**Problem**
Please return the listing exactly as it stands, skipping any pictures.

╭─ Excerpted records

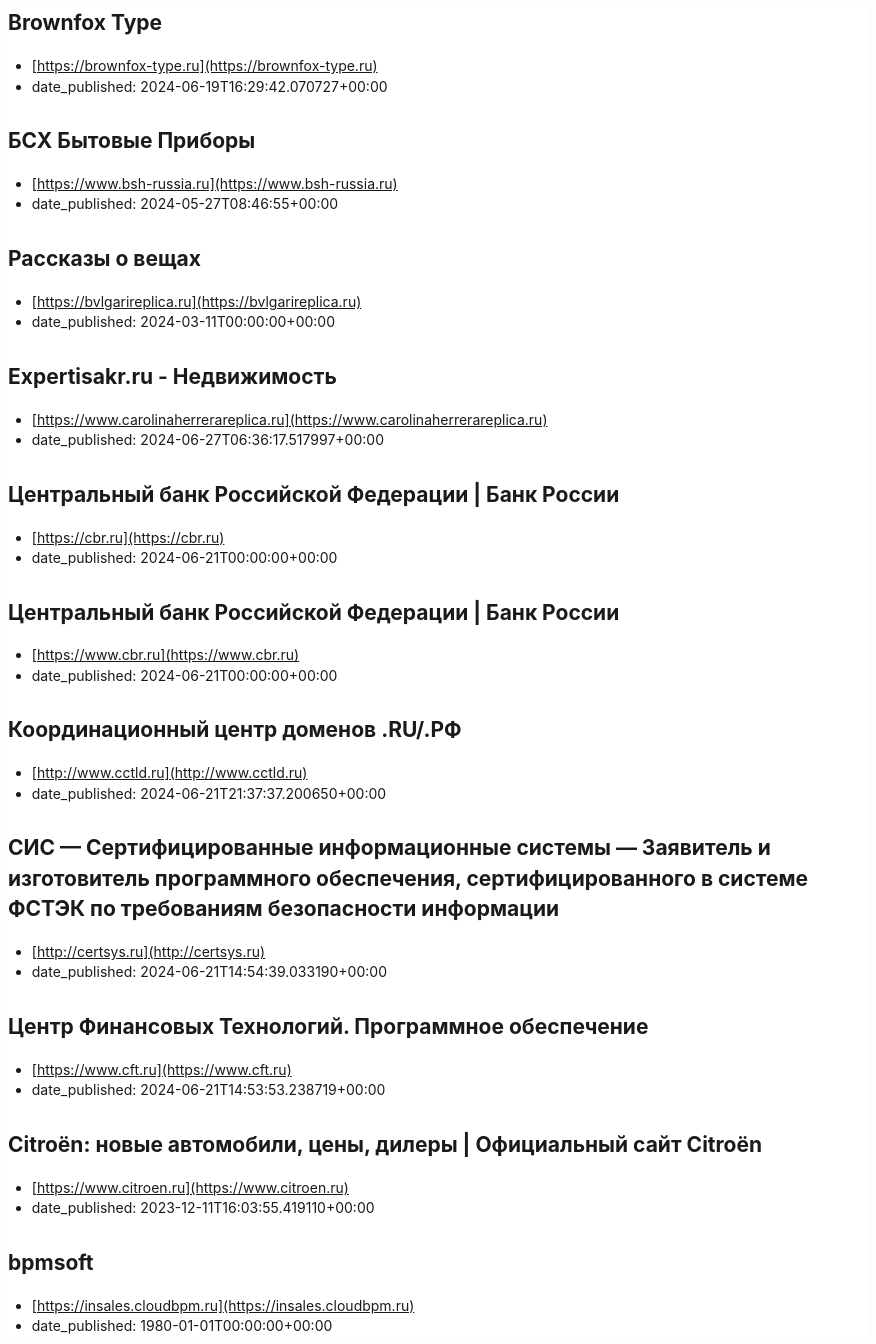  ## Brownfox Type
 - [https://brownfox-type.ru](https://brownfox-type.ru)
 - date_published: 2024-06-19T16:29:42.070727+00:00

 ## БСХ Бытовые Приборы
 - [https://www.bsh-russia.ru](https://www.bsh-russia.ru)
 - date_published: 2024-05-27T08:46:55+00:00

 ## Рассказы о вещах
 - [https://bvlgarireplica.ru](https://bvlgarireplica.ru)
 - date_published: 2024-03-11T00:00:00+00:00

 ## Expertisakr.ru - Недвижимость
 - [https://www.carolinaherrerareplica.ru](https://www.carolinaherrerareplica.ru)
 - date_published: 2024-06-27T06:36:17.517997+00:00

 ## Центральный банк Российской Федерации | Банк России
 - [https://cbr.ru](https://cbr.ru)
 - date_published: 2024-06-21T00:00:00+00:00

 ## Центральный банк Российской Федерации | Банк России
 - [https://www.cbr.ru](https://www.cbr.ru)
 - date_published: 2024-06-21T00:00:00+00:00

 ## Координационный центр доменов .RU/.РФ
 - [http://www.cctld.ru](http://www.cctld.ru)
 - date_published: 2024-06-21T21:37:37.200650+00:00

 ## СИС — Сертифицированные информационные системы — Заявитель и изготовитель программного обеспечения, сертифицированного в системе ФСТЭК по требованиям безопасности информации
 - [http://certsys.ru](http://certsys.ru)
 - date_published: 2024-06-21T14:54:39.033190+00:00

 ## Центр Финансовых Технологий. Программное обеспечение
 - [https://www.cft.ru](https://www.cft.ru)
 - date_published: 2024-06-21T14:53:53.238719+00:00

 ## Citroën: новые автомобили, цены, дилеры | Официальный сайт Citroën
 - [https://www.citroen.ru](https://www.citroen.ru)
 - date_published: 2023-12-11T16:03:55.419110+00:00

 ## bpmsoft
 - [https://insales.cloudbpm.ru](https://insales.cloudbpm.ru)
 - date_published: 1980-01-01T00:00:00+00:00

╰─

**Answer space**
  ## Brownfox Type
 - [https://brownfox-type.ru](https://brownfox-type.ru)
 - date_published: 2024-06-19T16:29:42.070727+00:00

 ## БСХ Бытовые Приборы
 - [https://www.bsh-russia.ru](https://www.bsh-russia.ru)
 - date_published: 2024-05-27T08:46:55+00:00

 ## Рассказы о вещах
 - [https://bvlgarireplica.ru](https://bvlgarireplica.ru)
 - date_published: 2024-03-11T00:00:00+00:00

 ## Expertisakr.ru - Недвижимость
 - [https://www.carolinaherrerareplica.ru](https://www.carolinaherrerareplica.ru)
 - date_published: 2024-06-27T06:36:17.517997+00:00

 ## Центральный банк Российской Федерации | Банк России
 - [https://cbr.ru](https://cbr.ru)
 - date_published: 2024-06-21T00:00:00+00:00

 ## Центральный банк Российской Федерации | Банк России
 - [https://www.cbr.ru](https://www.cbr.ru)
 - date_published: 2024-06-21T00:00:00+00:00

 ## Координационный центр доменов .RU/.РФ
 - [http://www.cctld.ru](http://www.cctld.ru)
 - date_published: 2024-06-21T21:37:37.200650+00:00

 ## СИС — Сертифицированные информационные системы — Заявитель и изготовитель программного обеспечения, сертифицированного в системе ФСТЭК по требованиям безопасности информации
 - [http://certsys.ru](http://certsys.ru)
 - date_published: 2024-06-21T14:54:39.033190+00:00

 ## Центр Финансовых Технологий. Программное обеспечение
 - [https://www.cft.ru](https://www.cft.ru)
 - date_published: 2024-06-21T14:53:53.238719+00:00

 ## Citroën: новые автомобили, цены, дилеры | Официальный сайт Citroën
 - [https://www.citroen.ru](https://www.citroen.ru)
 - date_published: 2023-12-11T16:03:55.419110+00:00

 ## bpmsoft
 - [https://insales.cloudbpm.ru](https://insales.cloudbpm.ru)
 - date_published: 1980-01-01T00:00:00+00:00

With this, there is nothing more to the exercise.